Question

Consider two concentric conducting spherical shells as shown in the figure. The inner shell has a radius \(a\) and carries a charge \(+Q\). The outer shell has a radius \(b\) and carries a charge \(-Q\). The empty space between them is half-filled by a hemispherical shell of a dielectric having permittivity \(\epsilon_1\). The remaining space between the shells is filled with air having the permittivity \(\epsilon_0\). 
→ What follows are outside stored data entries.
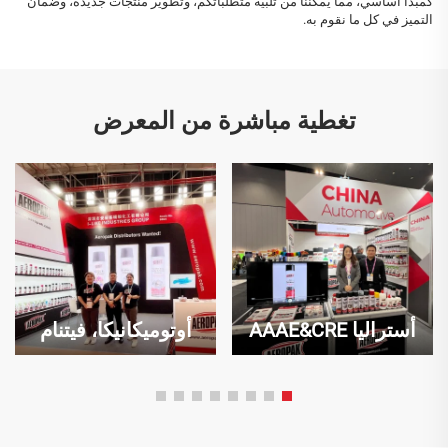
كمبدأ أساسي، مما يمكننا من تلبية متطلباتكم، وتطوير منتجات جديدة، وضمان
التميز في كل ما نقوم به.
تغطية مباشرة من المعرض
أستراليا AAAE&CRE
أوتوميكانيكا، فيتنام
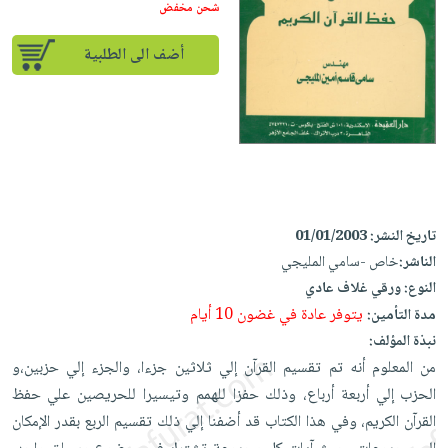
iKitab
تعليمية
شحن مخفض
أسئلة
Ai
بلا
المواضيع
يتكرر
إختيارات
أضف الى الطلبية
حدود
الأكثر
طرحها
كتب
الصحة
أسئلة
مبيعاً
تحميل
أكاديمية
والعناية
يتكرر
وسائل
masmu3
الشخصية
صندوق
طرحها
تعليمية
على
جديد
القراءة
تحميل
صندوق
Android
English
iKitab
الكل
القراءة
تحميل
books
على
أجهزة
جوائز
المطبخ
تاريخ النشر:
01/01/2003
masmu3
Android
العناية
والسفرة
الناشر:
خاص -سامي المليجي
على
تحميل
جديد
الشخصية
النوع:
ورقي غلاف عادي
Apple
iKitab
يتوفر عادة في غضون 10 أيام
مدة التأمين:
العناية
الكل
على
نبذة المؤلف:
وتصفيف
أواني
متجر
Apple
من المعلوم أنه تم تقسيم القرآن إلي ثلاثين جزءا، والجزء إلي حزبين،و
الشعر
الطهي
الهدايا
الحزب إلي أربعة أرباع، وذلك حفزا للهمم وتيسيرا للحريصين علي حفظ
العناية
أدوات
القرآن الكريم، وفي هذا الكتاب قد أضفنا إلي ذلك تقسيم الربع بقدر الإمكان
بالجسم
أقسام
الخبز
The electric field at a radial distance \(r\) from the center and between the shells \((a < r < b)\) is

• A. \( \frac{Q}{2 \pi (\epsilon_0 + \epsilon_1)} \hat{r} \frac{1}{r^2} \) everywhere
• B. \( \frac{Q}{4 \pi \epsilon_0 r^2} \) on the air side and \( \frac{Q}{4 \pi \epsilon_1 r^2} \) on the dielectric side
• C. \( \frac{Q}{2 \pi \epsilon_0 r^2} \) on the air side and \( \frac{Q}{2 \pi \epsilon_1 r^2} \) on the dielectric side
• D. \( \frac{Q}{4 \pi (\epsilon_0 + \epsilon_1)} r^2 \) everywhere

Hint:

For a system with different materials in between the spherical shells, the effective permittivity is used to calculate the electric field across the regions.

Answer 1

The Correct Option is A

In this scenario, we are dealing with a spherical shell arrangement where the space between the shells is half-filled with a dielectric material and the other half is air. The electric field in this case can be calculated using Gauss's law, which gives the electric field due to a charge distribution in the form: \[ E = \frac{1}{4 \pi \epsilon} \frac{Q}{r^2}, \] where \(\epsilon\) is the permittivity of the medium in which the field is present, and \(Q\) is the total charge enclosed by a Gaussian surface. For the region between the shells, two materials are present: air (with permittivity \(\epsilon_0\)) and dielectric (with permittivity \(\epsilon_1\)). - The field in the air region (between the dielectric and the outer shell) is given by the formula:
\[ E_{\text{air}} = \frac{Q}{4 \pi \epsilon_0 r^2}. \] - The field in the dielectric region (between the inner shell and the dielectric) is given by the formula:
\[ E_{\text{dielectric}} = \frac{Q}{4 \pi \epsilon_1 r^2}. \] However, because the electric field is uniform throughout the space between the shells, we need to combine the effects of both the dielectric and the air using their effective permittivities. The total permittivity will be \(\epsilon_0 + \epsilon_1\), which accounts for the different regions. Thus, the electric field is: \[ E = \frac{Q}{2 \pi (\epsilon_0 + \epsilon_1)} \hat{r} \frac{1}{r^2}, \] which matches option (A).